Peg Rosett told a similar story of waiting 10 days for phone service to be restored to a life alert-type system.
Nita Utterback, who works from home, had to take 20 vacation days when her internet service was not available.
Similarly, Amy Kromer, who owns the Echo Shores Resort, described how a couple days without email results in a direct loss of revenue because she can’t reply to potential customers.
Complaints of hidden charges and unwanted features abounded.
Emily Ingram spoke about how she had a voicemail box she didn’t know about for six months, and so missed countless messages.
Kromer estimates she has been overcharged $3,600 during the past six years; Frontier refunded $50 of those charges.
One of the most prevalent issues raised was the oversold bandwidth.
Customers described how the old infrastructure simply is unable to keep up with Frontier’s promises; to the point that when service technicians do come out, there is often nothing they can do.
Despite paying for three or six Mbps, speeds of 0.01 to 0.7 Mbps were far more common.
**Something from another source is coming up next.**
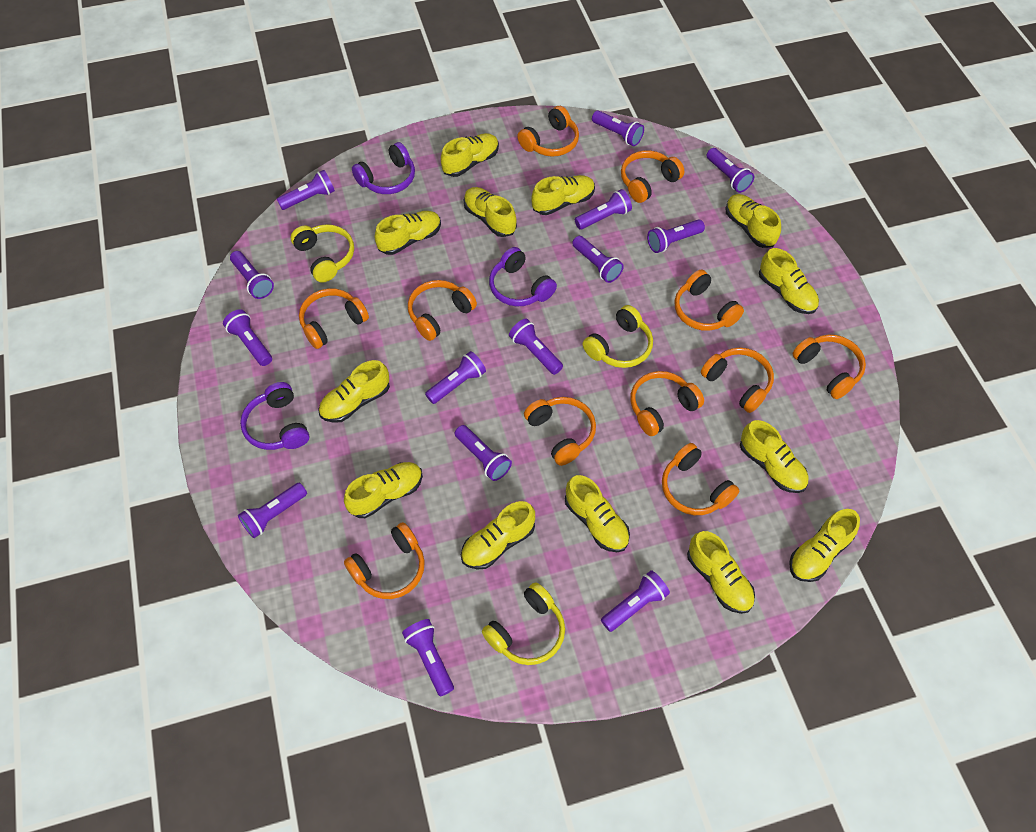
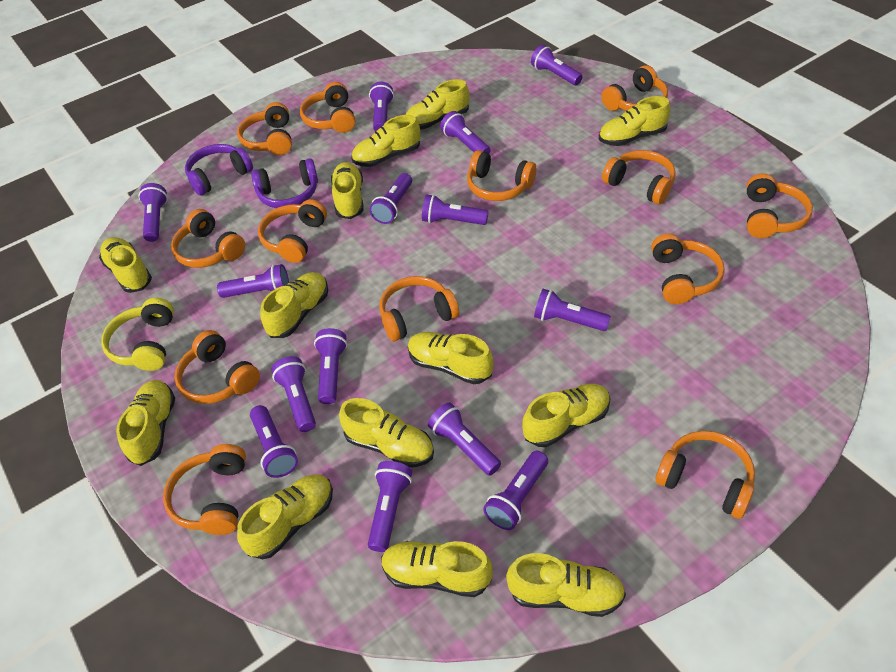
orange headphones: [299,288,369,349] [344,522,425,599] [408,280,477,341] [517,106,579,157] [524,397,596,466] [621,150,684,203] [631,371,704,436] [662,443,740,515] [675,270,744,331] [701,347,774,413] [792,335,866,399] = 11 -> [163,444,246,535] [171,209,245,268] [175,330,260,404] [237,102,292,155] [258,199,327,263] [300,82,356,133] [379,276,459,341] [467,150,536,201] [601,65,668,111] [602,150,676,204] [651,234,725,304] [655,431,755,519] [746,173,813,238] = 13
purple headphones: [240,382,309,450] [352,142,415,194] [489,247,557,306] = 3 -> [185,144,253,196] [251,158,318,208] = 2
yellow headphones: [291,224,354,282] [482,582,565,665] [583,305,653,368] = 3 -> [101,298,174,371] = 1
When Utterback asked why she was not receiving the faster speeds, she was reportedly told that Frontier sells connections “up to” a specific speed, but does not guarantee that speed will be available.
“It’s like you go to the grocery store to buy eggs,” said Bo DeRemee. “And the store tells you that you get ‘up to 12 eggs’ in a carton. So you buy your eggs, go home, and there are two eggs in the carton.”
“And one of them is broken!” chimed in another customer.
“I can’t think of another product that is sold like this,” DeRemee continued. “Why can’t we get what we’re paying for?”
Brad Carleson explained that fixing these issues is not only important for current customers, but having fast, reliable internet could do wonders for the local economy by allowing people who can telework to move their jobs and families here.
Kevin Saville, attorney for Frontier Communications, acknowledged customer frustrations and that Frontier had been doing a “less than perfect job.”
He also took time to explain about the Connect America Fund (CAF) and its replacement, Connect America Fund Phase 2 (CAF-II).
CAF was an FCC program designed to bring broadband service to rural America. This funding was used with the intention of bringing high speed internet to customers in rural Lake County.
The initial program ran out of funding before the project could be completed.
CAF-II is a new program designed to improve broadband service to rural America. 46,000 locations across Minnesota will receive this funding, however, the FCC will be determining which locations are selected.
Also present at the hearing was Javier Mendoza, Frontier Communications vice president, as well as several company managers and customer service representatives.
“We hear you loud and clear, and we are working hard to provide reliable, affordable service. Rural areas do present unique challenges; we are working to overcome infrastructure problems and the difficulties of remote access,” said Mendoza.
One such challenge is the use of copper wires in the Ely area. Due to the nature of these wires, a signal will slow the further it is from the source.
“Of the 100,000 customers across Minnesota, one disrupted customer is one too many,” said Mendoza.
In a follow up email, Mendoza confirmed that after the hearing about 15 customers opened tickets involving service or billing with the customer service representatives present.
All of these customers have been contacted, and a number of these issues have already been resolved.
There will be six more hearings over the course of the month, at which time Oxley will write his report of findings.
This will be available at www.mn.gov/puc or by calling 1-800-657-3782. All interested parties will have an opportunity to comment on Oxley’s findings.